Depuis, le champ d’intervention s’est étendu en permettant aux adultes atteints de maladies chroniques d’accéder à une activité sportive régulière en club. Il est souvent compliqué de sortir du groupe au bout d’un an : il faut savoir s’ouvrir, sortir de cette zone de confort. En cela, le Dahlir gère “l’après” programme et c’est rassurant. Gwenaëlle, du Dahlir est présente chaque jeudi matin, au Réseau. Elle rencontre les patients et surtout est en contact direct avec notre équipe. Cela nous permet d’être réactifs pour les personnes. Et puis, notre collaboration qui remonte à plusieurs années maintenant nous a permis de créer un lien solide avec le DAHLIR, de plus l’autonomie de la personne accompagnée est notre objectif commun.
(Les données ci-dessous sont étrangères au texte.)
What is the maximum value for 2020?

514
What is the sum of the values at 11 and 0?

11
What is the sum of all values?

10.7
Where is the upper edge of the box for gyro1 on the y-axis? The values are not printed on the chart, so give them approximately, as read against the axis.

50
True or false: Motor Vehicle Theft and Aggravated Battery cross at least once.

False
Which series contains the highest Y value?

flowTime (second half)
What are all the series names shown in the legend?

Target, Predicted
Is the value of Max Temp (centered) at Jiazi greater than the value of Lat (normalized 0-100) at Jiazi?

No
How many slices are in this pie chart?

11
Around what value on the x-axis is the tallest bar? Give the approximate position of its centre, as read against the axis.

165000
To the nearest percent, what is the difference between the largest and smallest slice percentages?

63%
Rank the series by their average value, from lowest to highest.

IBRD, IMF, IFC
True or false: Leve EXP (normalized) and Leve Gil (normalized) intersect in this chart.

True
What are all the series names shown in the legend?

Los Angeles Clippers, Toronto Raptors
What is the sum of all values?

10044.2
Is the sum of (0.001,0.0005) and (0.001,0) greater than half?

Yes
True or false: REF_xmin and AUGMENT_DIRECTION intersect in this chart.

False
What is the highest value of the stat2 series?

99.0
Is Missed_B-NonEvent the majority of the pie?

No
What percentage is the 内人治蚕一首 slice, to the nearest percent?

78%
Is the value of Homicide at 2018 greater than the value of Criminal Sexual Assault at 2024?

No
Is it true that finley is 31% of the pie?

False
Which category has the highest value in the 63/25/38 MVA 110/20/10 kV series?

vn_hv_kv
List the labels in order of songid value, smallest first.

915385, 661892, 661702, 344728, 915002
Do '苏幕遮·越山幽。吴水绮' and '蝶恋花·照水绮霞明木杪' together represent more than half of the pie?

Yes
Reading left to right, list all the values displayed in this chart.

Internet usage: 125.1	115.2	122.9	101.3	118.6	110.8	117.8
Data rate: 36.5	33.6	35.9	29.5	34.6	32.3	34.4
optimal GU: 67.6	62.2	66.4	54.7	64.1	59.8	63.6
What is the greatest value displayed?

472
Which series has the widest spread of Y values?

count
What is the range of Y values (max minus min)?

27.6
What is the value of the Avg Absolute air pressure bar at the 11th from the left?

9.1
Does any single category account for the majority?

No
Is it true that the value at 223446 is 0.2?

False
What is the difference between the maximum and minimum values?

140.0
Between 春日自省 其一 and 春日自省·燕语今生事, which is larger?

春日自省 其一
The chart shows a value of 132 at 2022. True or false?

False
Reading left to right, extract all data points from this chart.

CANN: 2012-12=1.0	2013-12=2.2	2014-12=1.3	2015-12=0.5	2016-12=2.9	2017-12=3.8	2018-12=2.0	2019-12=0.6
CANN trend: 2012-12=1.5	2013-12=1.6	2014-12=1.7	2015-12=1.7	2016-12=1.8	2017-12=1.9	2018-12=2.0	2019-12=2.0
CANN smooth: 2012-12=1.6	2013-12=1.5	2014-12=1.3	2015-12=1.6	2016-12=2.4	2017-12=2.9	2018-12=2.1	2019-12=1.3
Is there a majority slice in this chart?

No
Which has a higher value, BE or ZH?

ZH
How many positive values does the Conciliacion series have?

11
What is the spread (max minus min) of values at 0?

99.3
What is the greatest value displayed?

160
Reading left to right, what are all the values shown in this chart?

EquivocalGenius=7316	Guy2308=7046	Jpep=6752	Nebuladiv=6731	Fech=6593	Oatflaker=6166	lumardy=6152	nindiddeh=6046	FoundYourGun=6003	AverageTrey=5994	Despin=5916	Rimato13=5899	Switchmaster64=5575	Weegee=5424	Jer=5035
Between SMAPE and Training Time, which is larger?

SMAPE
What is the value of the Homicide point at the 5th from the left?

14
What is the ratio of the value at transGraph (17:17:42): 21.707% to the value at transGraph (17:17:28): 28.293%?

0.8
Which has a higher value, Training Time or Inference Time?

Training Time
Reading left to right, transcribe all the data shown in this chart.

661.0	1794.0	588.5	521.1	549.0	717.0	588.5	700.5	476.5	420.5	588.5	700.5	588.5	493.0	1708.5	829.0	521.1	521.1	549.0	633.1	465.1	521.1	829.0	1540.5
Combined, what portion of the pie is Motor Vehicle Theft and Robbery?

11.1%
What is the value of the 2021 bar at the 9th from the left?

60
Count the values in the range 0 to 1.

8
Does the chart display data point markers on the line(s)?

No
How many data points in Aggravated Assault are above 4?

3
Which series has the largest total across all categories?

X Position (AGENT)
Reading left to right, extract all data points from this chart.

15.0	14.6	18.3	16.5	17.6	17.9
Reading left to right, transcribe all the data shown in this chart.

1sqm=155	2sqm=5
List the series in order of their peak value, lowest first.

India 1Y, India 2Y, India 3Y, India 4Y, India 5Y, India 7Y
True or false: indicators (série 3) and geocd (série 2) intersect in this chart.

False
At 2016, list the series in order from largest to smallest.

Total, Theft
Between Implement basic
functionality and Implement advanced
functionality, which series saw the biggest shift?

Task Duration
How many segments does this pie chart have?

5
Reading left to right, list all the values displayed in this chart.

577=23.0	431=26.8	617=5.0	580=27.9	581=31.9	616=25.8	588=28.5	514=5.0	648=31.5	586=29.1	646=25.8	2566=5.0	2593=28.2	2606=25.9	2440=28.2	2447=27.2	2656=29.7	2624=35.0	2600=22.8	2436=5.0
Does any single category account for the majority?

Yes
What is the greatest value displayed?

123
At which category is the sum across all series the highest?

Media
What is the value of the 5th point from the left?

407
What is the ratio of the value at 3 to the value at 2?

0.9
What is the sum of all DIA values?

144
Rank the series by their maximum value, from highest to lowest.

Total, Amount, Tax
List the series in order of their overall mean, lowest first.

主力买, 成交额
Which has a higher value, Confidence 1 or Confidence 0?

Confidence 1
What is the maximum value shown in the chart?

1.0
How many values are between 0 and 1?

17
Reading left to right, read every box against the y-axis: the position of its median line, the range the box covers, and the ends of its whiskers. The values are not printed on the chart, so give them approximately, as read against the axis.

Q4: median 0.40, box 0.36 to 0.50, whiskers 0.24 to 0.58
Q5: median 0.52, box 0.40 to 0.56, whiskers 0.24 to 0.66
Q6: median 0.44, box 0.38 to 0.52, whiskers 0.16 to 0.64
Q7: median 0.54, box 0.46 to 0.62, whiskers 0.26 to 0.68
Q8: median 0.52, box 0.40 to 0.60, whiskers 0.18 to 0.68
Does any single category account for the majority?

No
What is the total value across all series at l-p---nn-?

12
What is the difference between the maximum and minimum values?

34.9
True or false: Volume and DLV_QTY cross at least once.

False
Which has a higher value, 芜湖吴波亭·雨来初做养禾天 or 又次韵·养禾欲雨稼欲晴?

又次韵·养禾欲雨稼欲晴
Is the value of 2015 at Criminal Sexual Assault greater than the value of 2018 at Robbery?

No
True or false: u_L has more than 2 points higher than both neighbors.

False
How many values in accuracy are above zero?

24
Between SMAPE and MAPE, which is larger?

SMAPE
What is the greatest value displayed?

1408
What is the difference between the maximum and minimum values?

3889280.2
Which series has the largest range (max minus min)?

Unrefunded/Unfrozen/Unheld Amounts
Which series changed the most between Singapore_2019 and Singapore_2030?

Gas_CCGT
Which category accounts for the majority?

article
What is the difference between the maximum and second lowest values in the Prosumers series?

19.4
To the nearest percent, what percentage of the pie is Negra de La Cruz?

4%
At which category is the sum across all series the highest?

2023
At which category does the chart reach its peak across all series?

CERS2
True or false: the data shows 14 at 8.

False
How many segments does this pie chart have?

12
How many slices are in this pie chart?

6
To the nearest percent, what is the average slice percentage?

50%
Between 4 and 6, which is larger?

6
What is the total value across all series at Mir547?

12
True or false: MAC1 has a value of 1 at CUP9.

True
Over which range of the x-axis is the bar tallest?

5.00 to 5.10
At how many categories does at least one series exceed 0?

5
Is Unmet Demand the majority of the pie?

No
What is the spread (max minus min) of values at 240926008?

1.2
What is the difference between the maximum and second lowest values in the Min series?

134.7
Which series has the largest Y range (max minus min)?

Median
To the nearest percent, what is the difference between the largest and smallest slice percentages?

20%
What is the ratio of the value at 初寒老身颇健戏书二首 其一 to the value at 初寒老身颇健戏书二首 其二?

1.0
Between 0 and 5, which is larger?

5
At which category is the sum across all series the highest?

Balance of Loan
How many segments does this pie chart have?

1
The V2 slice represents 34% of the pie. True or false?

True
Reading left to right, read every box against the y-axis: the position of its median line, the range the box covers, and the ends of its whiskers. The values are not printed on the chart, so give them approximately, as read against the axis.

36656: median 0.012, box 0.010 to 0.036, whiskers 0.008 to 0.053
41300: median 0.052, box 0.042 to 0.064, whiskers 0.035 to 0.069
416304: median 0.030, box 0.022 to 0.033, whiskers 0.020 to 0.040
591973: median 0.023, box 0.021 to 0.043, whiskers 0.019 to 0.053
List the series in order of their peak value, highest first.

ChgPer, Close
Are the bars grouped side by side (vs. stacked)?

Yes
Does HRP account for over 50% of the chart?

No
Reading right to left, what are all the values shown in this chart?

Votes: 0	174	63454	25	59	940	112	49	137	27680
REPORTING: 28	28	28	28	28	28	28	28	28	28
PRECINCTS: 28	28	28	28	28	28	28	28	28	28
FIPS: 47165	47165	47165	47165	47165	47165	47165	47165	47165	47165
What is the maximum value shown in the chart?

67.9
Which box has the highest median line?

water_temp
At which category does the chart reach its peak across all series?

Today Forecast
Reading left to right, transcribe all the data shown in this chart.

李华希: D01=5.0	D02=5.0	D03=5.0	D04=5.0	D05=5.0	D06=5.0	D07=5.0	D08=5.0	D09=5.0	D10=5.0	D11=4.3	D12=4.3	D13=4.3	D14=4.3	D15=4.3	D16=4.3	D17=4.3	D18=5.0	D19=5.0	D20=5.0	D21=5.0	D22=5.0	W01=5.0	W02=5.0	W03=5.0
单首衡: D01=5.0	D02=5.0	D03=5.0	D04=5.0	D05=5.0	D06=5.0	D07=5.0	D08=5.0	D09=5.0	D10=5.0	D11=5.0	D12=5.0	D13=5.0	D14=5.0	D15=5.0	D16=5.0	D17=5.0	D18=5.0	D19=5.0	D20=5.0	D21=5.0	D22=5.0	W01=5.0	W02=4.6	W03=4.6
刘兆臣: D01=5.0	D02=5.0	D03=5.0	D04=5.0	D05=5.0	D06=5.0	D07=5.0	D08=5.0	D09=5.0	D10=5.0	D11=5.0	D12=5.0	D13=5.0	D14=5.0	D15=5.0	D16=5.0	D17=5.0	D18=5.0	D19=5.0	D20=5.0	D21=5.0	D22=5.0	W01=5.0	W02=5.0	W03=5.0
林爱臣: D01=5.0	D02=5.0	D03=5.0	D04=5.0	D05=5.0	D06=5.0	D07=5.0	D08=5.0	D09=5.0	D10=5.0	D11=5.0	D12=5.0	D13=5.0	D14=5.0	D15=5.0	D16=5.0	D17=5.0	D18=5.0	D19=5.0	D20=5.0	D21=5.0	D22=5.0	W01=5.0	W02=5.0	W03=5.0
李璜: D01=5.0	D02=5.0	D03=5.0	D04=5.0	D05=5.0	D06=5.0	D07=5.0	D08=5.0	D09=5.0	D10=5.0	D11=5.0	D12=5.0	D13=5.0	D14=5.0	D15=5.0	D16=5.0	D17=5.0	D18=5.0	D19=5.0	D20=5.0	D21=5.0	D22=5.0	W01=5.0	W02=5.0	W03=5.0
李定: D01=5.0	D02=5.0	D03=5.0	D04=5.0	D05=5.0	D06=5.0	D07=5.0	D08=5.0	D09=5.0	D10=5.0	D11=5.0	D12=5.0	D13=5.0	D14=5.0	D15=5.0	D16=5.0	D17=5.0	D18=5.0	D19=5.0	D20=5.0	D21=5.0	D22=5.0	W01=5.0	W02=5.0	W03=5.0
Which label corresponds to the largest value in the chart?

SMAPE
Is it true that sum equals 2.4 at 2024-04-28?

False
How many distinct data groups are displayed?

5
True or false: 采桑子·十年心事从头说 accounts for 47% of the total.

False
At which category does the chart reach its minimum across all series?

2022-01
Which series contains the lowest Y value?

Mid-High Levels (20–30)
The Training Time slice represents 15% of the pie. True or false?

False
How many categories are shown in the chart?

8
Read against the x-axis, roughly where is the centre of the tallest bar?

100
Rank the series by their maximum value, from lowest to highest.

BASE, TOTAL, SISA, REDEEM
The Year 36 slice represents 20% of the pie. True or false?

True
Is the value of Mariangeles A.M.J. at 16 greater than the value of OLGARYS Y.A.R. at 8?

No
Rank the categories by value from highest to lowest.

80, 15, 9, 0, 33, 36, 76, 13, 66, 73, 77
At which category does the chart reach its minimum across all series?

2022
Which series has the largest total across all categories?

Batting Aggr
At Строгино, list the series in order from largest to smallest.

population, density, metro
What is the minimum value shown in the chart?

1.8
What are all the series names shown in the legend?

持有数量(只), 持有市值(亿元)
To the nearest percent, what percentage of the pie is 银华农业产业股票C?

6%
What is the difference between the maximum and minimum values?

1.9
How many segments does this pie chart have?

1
Selon vous, quels sont les bénéfices que peuvent attendre les patients du Dahlir Santé ?

 Pour une personne atteinte de diabète, l’activité physique régulière fait partie intégrante du traitement. Cela permet de stabiliser le diabète, son poids et d’atteindre un « équilibreglycémique ». Surtout les personnes ressentent une meilleure qualité de vie (au niveau respiratoire par exemple), Elles développent leur  estime d’elles mêmes, du lien social. De plus, prendre du temps pour soi, c’est moralement important.

Pour faire face à cette maladie qui évolue indubitablement, un mieux-être psychologique est nécessaire. Et cela passe par du temps pour soi : une sorte de bouffée d’air pendant laquelle ils pourront ne penser qu’à eux.

Quant aux personnes obèses, l’objectif est de reprendre contact avec leur corps, de trouver du plaisir à bouger. L’important pour eux, c’est avant tout de créer du lien social et pouvoir transposer dans leur quotidien, certaines techniques issues  de l’activité physique. Ils retrouvent confiance en eux, ça a un impact tant physique, que psychologique et social : c’est très profitable pour eux.

En quelques mots, si vous deviez résumer le travail mis en place entre le RDO 43 et le Dahlir ? 

On pourrait le résumer en un mot. Cela procure une ouverture : vers de nouveaux professionnels, mais aussi l‘ouverture de proposer “un après” pour les personnes prises en charge par le RDO 43. C’est un accompagnement sérieux, sécurisé. Au-delà de la prise en charge du patient, cela offre un nouveau dynamisme, un élan pour des activités physiques adaptées aux besoins des patients sur le long terme.